U.S. policymakers gain stronger tools to identify and sanction foreign financiers, developers, and other actors who enable large‑scale deforestation or high‑emission projects (asset blocks, visa bans, targeted designations), increasing U.S. leverage to deter environmentally harmful projects abroad.
U.S. taxpayers and partner countries will see increased international climate finance (over $11 billion annually) to support adaptation, mitigation, and low‑carbon development in vulnerable countries.
The Treasury and sanctions programs (OFAC/Global Magnitsky enforcement) get more resources, enabling faster and broader identification and designation of human‑rights abusers and environmental corruption actors.
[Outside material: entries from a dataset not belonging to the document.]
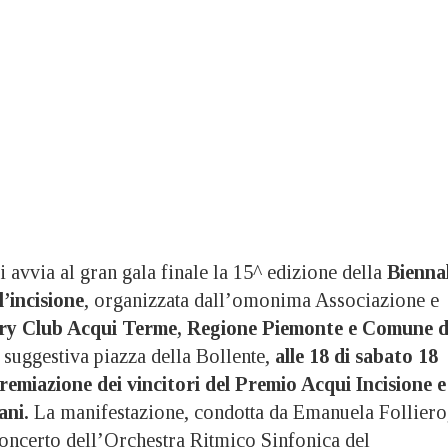
via al gran gala finale la 15^ edizione della
Bienna
l’incisione
, organizzata dall’omonima Associazione e
ry Club Acqui Terme, Regione Piemonte e Comune d
suggestiva piazza della Bollente,
alle 18 di sabato 18
premiazione dei vincitori del Premio Acqui Incisione e
ani.
La manifestazione, condotta da Emanuela Folliero
oncerto dell’Orchestra Ritmico Sinfonica del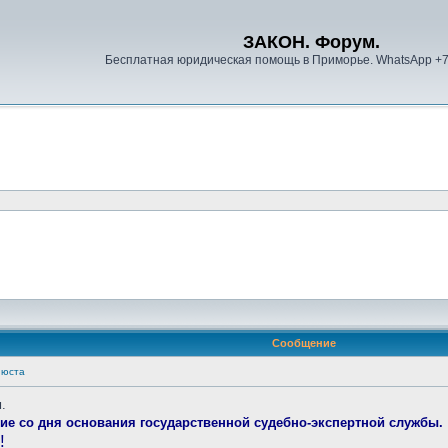
ЗАКОН. Форум.
Бесплатная юридическая помощь в Приморье. WhatsApp +
Сообщение
нюста
.
тие со дня основания государственной судебно-экспертной службы.
!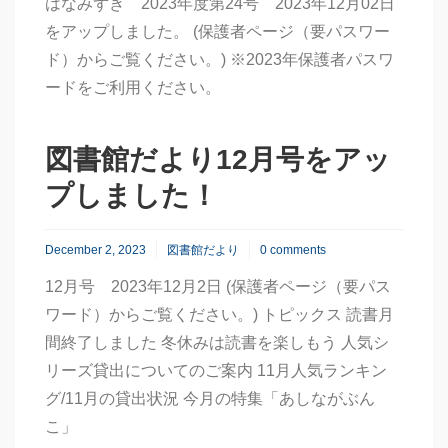
はなみずき 2023年度第24号 2023年12月02日
をアップしました。 (保護者ページ（要パスワー
ド）からご覧ください。) ※2023年保護者パスワ
ードをご利用ください。
図書館だより12月号をアッ
プしました！
December 2, 2023
図書館だより
0 comments
12月号 2023年12月2日 (保護者ページ（要パス
ワード）からご覧ください。) トピックス 読書月
間終了しました 冬休みは読書を楽しもう 人気シ
リーズ貸出についてのご案内 11月人気ランキン
グ/11月の貸出状況 今月の特集「あしながぶん
こ」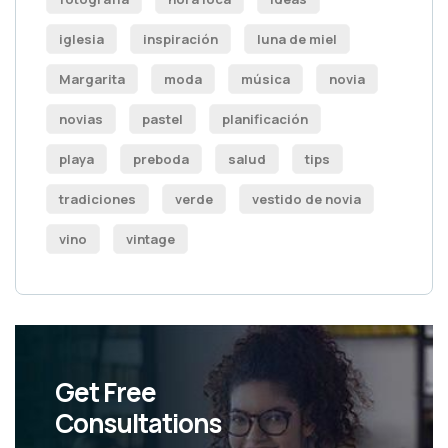
iglesia
inspiración
luna de miel
Margarita
moda
música
novia
novias
pastel
planificación
playa
preboda
salud
tips
tradiciones
verde
vestido de novia
vino
vintage
Get Free
Consultations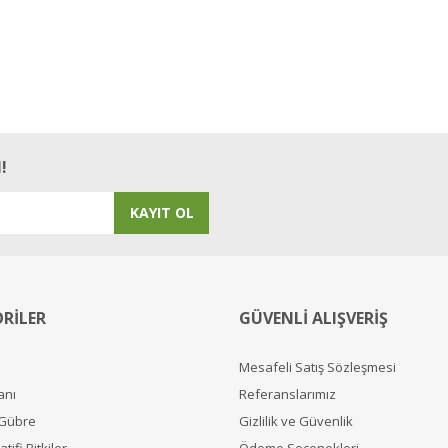
!
KAYIT OL
RİLER
GÜVENLİ ALIŞVERİŞ
Mesafeli Satış Sözleşmesi
anı
Referanslarımız
 Gübre
Gizlilik ve Güvenlik
tifi Bitkiler
Ödeme Seçenekleri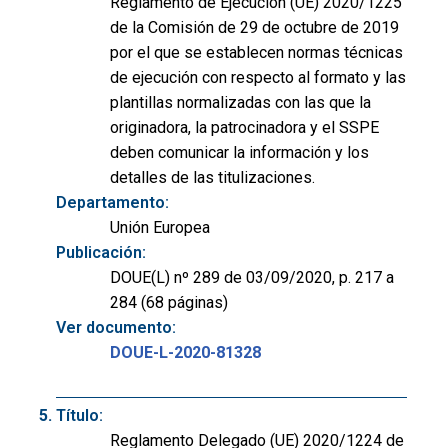
Reglamento de Ejecución (UE) 2020/1225
de la Comisión de 29 de octubre de 2019
por el que se establecen normas técnicas
de ejecución con respecto al formato y las
plantillas normalizadas con las que la
originadora, la patrocinadora y el SSPE
deben comunicar la información y los
detalles de las titulizaciones.
Departamento:
Unión Europea
Publicación:
DOUE(L) nº 289 de 03/09/2020, p. 217 a
284 (68 páginas)
Ver documento:
DOUE-L-2020-81328
Título:
Reglamento Delegado (UE) 2020/1224 de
American taxpayers and businesses face higher costs from a combination of >$11 billion in new international climate finance commitments, expanded OFAC/enforcement funding, and increased compliance and due‑diligence burdens (possible higher taxes, redirected budgets, or higher costs for consumers).
Expanded use of extraterritorial sanctions and pressure on foreign governments risks diplomatic friction and retaliation that could harm U.S. exporters, complicate trade and security cooperation, and disrupt supply chains.
If targeted measures or sanctions are used when engagement fails, communities in the targeted countries — and U.S. workers connected through supply chains — could suffer economic disruption and lost markets.
Based on analysis of 6 sections of legislative text.
Allows the President to impose targeted sanctions on foreign actors who drive major emissions, cause illegal deforestation, or misrepresent environmental impacts, and funds OFAC to enforce them.
Introduced December 1, 2025 by Edward John Markey · Last progress December 1, 2025
Creates new U.S. authority to target and sanction foreign persons and entities whose activities significantly drive greenhouse‑gas emissions, cause illegal deforestation or loss of carbon sinks, or knowingly misrepresent environmental impacts. It directs use of existing sanctions tools (including visa restrictions and asset‑blocking authorities), expands definitions to protect environmental and Indigenous defenders, calls for scaled international climate finance and cooperation, and authorizes funding for Treasury/OFAC to implement the measures.